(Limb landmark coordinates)
┄┄┄┄┄┄┄┄┄┄┄┄┄┄┄┄┄┄┄┄

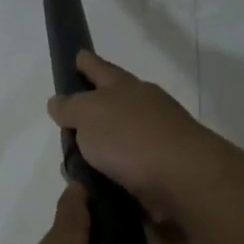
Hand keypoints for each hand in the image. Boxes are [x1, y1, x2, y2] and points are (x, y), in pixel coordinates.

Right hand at [46, 52, 222, 243]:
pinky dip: (108, 177)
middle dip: (91, 111)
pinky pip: (124, 172)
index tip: (78, 56)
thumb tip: (59, 102)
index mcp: (126, 89)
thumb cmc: (131, 138)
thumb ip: (71, 107)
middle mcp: (144, 110)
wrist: (183, 180)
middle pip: (112, 105)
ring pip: (117, 142)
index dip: (87, 63)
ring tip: (72, 166)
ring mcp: (155, 142)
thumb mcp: (89, 114)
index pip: (101, 69)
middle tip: (67, 122)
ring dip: (97, 152)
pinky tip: (93, 188)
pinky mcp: (159, 174)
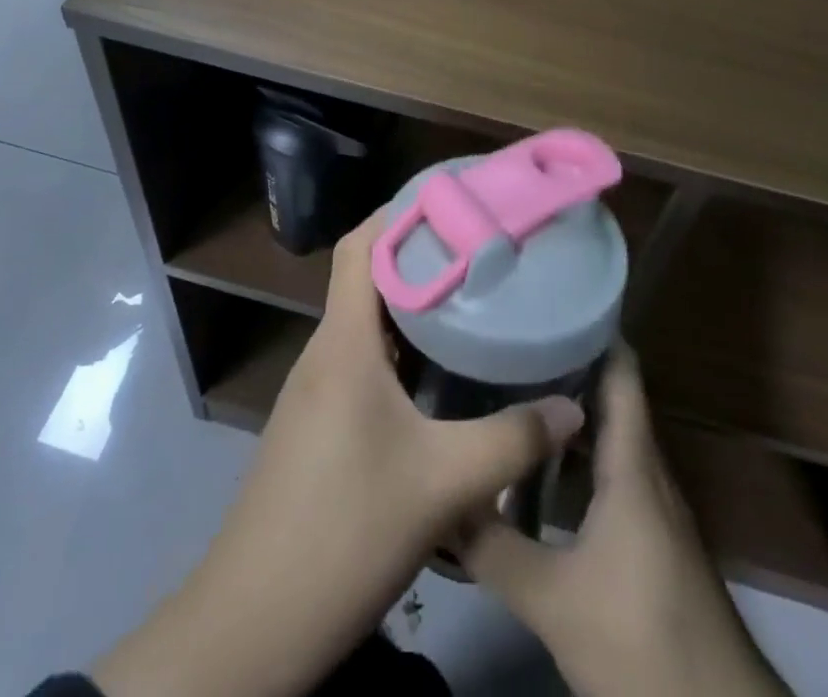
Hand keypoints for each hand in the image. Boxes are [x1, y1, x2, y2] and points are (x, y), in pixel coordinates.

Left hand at [94, 213, 582, 696]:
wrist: (253, 625)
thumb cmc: (343, 531)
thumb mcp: (442, 486)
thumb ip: (512, 441)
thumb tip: (574, 406)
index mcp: (343, 343)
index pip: (362, 246)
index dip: (400, 213)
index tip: (454, 203)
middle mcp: (326, 353)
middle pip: (369, 278)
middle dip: (421, 256)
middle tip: (481, 249)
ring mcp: (317, 391)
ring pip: (367, 323)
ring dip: (413, 306)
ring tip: (471, 299)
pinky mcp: (319, 425)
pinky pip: (363, 362)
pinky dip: (402, 350)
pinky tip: (442, 375)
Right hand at [459, 346, 790, 696]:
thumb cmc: (643, 642)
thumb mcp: (554, 602)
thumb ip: (494, 548)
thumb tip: (439, 498)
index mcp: (633, 464)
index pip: (620, 370)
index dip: (590, 328)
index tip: (544, 300)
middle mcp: (647, 471)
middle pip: (610, 396)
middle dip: (563, 363)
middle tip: (507, 341)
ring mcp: (653, 507)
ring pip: (609, 437)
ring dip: (569, 412)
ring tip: (513, 389)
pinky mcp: (651, 539)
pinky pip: (612, 472)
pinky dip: (578, 456)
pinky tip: (540, 469)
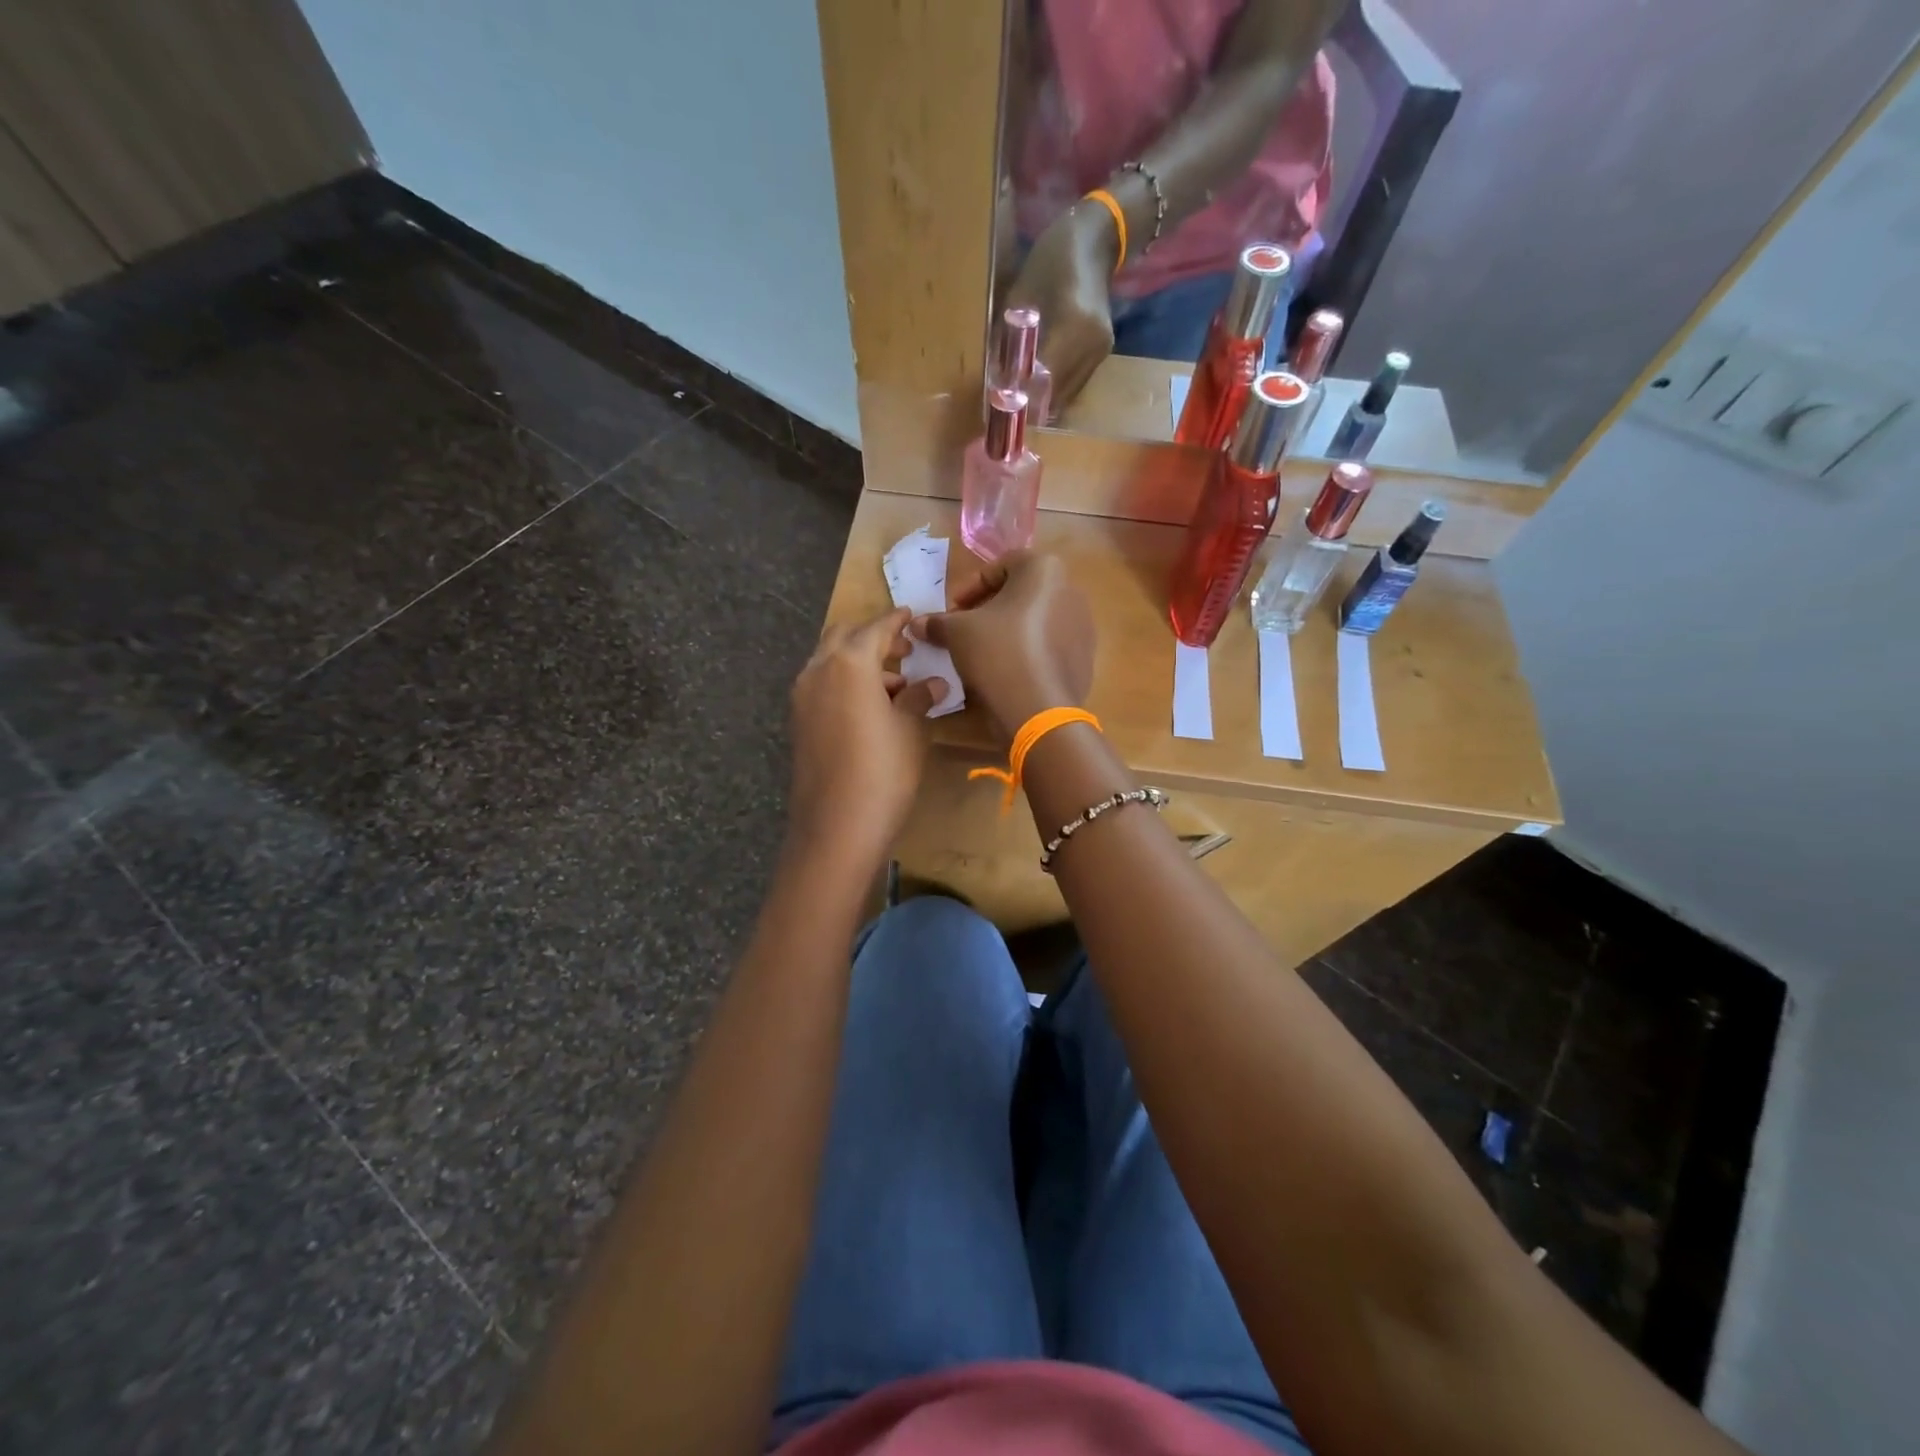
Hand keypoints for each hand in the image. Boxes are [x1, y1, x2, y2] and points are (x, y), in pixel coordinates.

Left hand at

┄┄┄┄┄┄┄┄┄┄┄┄┄┄┄┄┄┄┄┄

Transcribe the records above exactly, without images.

RESULT:
Hand keypoints for each hand in the image. Boxes are [x1, y1, x2, y2] and points are (x, y), in pixel coordinates.

Right hand at [46, 52, 222, 243]:
pinky dip: (108, 177)
middle dip: (91, 111)
pinky pip: (124, 172)
index tip: (78, 56)
thumb tip: (59, 102)
index mcp: (126, 89)
thumb cmc: (131, 138)
thumb ip: (71, 107)
middle mcp: (144, 110)
wrist: (183, 180)
middle pip: (112, 105)
ring pip: (117, 142)
index dip: (87, 63)
ring tip: (72, 166)
ring mcp: (155, 142)
thumb mcp: (89, 114)
index pip: (101, 69)
middle tip: (67, 122)
ring dip: (97, 152)
pinky tip: (93, 188)
pinky mcp: (159, 174)
Hand keypoints for each hand in the image. Boxes are [x1, y1, x2, y2] and points are (x, y), in pixel coordinates.

Left hand at [94, 213, 582, 696]:
wrist: (253, 625)
thumb cmc: (343, 531)
thumb mcp: (442, 486)
thumb ip: (512, 441)
thumb tip: (574, 406)
index mcp: (343, 343)
index pip: (362, 246)
index dip: (400, 213)
index tip: (454, 203)
middle mcp: (326, 353)
middle pip: (369, 278)
middle dip: (421, 256)
middle tip: (481, 249)
ring mcp: (317, 391)
ring pip: (367, 323)
ring dip: (413, 306)
ring tip: (471, 299)
pinky mcp: (319, 425)
pinky pip: (363, 362)
pinky dip: (402, 350)
pinky tip: (442, 375)
Right hand at [459, 346, 790, 696]:
thumb cmc: (643, 642)
thumb mcp: (554, 602)
thumb ip: (494, 548)
thumb tip: (439, 498)
index mcp: (633, 464)
index pip: (620, 370)
index dip: (590, 328)
index tip: (544, 300)
middle mcp: (647, 471)
middle pip: (610, 396)
middle dip: (563, 363)
middle tip: (507, 341)
ring mcp: (653, 507)
ring pip: (609, 437)
ring dip: (569, 412)
ring tip: (513, 389)
pinky mcp: (651, 539)
pinky pip: (612, 472)
pinky dip: (578, 456)
pinky tip: (540, 469)
Hand keypoints for each hand in the image. Boxes are [x1, y1, x2, y2] and points are (x, y), in pixel coordinates.

Left hand at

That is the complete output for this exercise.